The U.S. Supreme Court on Tuesday correctly struck a blow for transparency in campaign finance, letting stand a trial court judge’s ruling requiring some nonprofit groups to disclose donors’ names. The court’s order, issued without comment and without listing any dissenting votes, overturned a stay issued Saturday by Chief Justice John Roberts.

The ruling allows these groups to continue spending unlimited amounts of money on political ads. It just means they must reveal who gave them the money.

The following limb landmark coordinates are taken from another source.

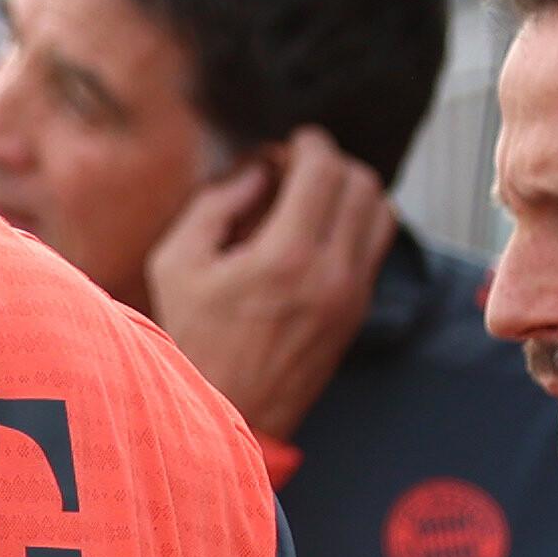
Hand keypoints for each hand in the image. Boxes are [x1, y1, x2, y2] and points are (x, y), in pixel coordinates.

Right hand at [148, 129, 395, 447]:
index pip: (325, 169)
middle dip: (330, 162)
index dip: (306, 144)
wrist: (226, 412)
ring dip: (350, 191)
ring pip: (381, 212)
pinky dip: (355, 223)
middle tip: (295, 170)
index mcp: (285, 256)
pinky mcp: (357, 311)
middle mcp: (331, 272)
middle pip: (362, 183)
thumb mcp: (176, 262)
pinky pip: (375, 246)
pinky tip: (315, 232)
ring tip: (311, 198)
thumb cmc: (193, 340)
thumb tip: (257, 169)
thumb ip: (216, 203)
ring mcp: (352, 294)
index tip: (285, 146)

The case started six years ago when Citizens for Responsibility and Ethics in Washington, a campaign-finance-reform group, filed a complaint with the Federal Elections Commission alleging the conservative group Crossroads GPS was violating federal law by keeping donors secret. The FEC deadlocked on whether to investigate, so CREW sued the FEC. Last month, Beryl Howell, chief judge of the U.S. District Court in Washington, D.C., ordered nonprofit groups to disclose their donors’ identities. Crossroads GPS is appealing, arguing that disclosure will have a “chilling effect” on free speech.

The president of a group advocating campaign finance deregulation predicted some groups would choose “silence rather than speech” to avoid upsetting donors who thought they would remain anonymous.

Horrors.

If the First Amendment means we must allow interest groups to spend unlimited amounts of money to influence voters — as the Supreme Court has ruled — then voters should know where that money came from so they can evaluate the messages it pays for. In other words, donors should have to put their names where their money is.